___ The data
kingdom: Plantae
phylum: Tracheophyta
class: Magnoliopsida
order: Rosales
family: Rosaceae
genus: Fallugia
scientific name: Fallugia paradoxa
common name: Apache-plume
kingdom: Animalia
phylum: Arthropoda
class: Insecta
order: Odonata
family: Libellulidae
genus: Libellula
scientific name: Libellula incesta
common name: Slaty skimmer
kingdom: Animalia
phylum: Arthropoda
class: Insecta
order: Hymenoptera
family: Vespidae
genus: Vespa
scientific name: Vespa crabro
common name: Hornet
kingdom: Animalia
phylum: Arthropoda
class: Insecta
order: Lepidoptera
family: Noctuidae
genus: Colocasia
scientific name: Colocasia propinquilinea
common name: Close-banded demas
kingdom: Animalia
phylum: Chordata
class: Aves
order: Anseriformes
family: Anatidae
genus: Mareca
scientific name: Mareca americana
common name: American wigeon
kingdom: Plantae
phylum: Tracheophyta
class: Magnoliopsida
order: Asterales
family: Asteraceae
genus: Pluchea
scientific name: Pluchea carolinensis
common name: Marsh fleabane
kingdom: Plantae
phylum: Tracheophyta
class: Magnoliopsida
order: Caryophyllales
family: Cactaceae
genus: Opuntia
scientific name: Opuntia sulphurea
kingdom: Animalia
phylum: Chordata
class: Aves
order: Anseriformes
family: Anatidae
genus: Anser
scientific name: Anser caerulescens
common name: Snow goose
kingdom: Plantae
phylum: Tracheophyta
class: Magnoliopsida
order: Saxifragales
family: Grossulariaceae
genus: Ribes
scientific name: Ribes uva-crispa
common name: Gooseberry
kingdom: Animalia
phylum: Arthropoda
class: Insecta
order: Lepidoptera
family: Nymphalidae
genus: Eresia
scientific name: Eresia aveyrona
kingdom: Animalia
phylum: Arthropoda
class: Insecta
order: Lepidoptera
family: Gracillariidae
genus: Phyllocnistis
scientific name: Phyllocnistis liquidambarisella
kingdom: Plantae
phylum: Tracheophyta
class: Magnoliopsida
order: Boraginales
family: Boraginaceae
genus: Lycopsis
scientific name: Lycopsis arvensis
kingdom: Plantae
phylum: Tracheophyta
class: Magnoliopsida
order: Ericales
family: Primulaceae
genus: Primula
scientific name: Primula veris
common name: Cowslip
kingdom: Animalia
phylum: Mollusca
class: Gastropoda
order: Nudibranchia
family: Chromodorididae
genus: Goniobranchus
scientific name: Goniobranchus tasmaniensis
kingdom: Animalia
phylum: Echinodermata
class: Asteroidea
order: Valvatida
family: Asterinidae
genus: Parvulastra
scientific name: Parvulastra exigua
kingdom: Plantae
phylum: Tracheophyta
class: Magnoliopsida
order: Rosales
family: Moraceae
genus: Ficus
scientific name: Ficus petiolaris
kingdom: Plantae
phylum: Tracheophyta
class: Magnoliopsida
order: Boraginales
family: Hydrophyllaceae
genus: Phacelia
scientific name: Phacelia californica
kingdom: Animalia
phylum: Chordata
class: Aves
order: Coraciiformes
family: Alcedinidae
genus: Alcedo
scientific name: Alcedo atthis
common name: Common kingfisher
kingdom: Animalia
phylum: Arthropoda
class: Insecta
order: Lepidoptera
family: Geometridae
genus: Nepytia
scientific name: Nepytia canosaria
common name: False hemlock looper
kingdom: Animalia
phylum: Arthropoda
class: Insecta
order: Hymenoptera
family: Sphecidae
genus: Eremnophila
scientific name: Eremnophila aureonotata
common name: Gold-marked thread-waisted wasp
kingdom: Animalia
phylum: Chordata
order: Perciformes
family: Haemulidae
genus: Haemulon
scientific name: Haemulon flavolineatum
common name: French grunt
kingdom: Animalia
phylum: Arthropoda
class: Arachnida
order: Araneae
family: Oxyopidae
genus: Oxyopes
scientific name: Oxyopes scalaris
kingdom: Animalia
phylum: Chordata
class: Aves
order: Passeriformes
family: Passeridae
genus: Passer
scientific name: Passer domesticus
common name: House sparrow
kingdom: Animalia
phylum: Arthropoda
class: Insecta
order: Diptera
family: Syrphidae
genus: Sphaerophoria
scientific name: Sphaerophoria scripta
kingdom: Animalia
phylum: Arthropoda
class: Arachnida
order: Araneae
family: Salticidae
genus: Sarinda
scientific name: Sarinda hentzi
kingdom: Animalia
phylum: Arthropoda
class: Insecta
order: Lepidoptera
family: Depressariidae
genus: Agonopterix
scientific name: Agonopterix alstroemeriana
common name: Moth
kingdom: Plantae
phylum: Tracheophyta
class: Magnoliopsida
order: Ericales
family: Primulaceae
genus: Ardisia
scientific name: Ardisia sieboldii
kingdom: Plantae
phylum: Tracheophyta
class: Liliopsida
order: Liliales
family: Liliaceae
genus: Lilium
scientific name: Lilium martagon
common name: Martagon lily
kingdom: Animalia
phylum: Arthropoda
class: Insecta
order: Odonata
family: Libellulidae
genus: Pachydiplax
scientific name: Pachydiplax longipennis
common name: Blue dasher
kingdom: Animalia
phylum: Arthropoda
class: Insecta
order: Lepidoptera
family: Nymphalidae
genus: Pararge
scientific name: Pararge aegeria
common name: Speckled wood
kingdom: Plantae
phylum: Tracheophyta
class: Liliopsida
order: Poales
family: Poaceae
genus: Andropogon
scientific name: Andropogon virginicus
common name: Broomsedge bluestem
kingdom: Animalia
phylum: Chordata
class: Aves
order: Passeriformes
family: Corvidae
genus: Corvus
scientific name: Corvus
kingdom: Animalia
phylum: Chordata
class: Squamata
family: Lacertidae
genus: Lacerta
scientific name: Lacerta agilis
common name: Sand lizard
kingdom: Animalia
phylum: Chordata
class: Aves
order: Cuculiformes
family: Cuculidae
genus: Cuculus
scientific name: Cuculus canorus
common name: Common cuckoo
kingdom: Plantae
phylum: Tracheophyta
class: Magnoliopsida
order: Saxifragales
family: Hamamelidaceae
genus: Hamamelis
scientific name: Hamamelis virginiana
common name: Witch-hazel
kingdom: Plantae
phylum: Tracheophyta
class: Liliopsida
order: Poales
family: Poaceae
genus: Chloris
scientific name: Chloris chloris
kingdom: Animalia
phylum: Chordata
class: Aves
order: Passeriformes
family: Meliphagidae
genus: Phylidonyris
______
*Instruction:* Starting with the line that contains "genus: Pararge" and going on through the line that contains "scientific name: Cuculus canorus", render those lines of the data as a numbered list, leaving out any blank lines.

*Complete answer:*
1. genus: Pararge
2. scientific name: Pararge aegeria
3. common name: Speckled wood
4. kingdom: Plantae
5. phylum: Tracheophyta
6. class: Liliopsida
7. order: Poales
8. family: Poaceae
9. genus: Andropogon
10. scientific name: Andropogon virginicus
11. common name: Broomsedge bluestem
12. kingdom: Animalia
13. phylum: Chordata
14. class: Aves
15. order: Passeriformes
16. family: Corvidae
17. genus: Corvus
18. scientific name: Corvus
19. kingdom: Animalia
20. phylum: Chordata
21. class: Squamata
22. family: Lacertidae
23. genus: Lacerta
24. scientific name: Lacerta agilis
25. common name: Sand lizard
26. kingdom: Animalia
27. phylum: Chordata
28. class: Aves
29. order: Cuculiformes
30. family: Cuculidae
31. genus: Cuculus
32. scientific name: Cuculus canorus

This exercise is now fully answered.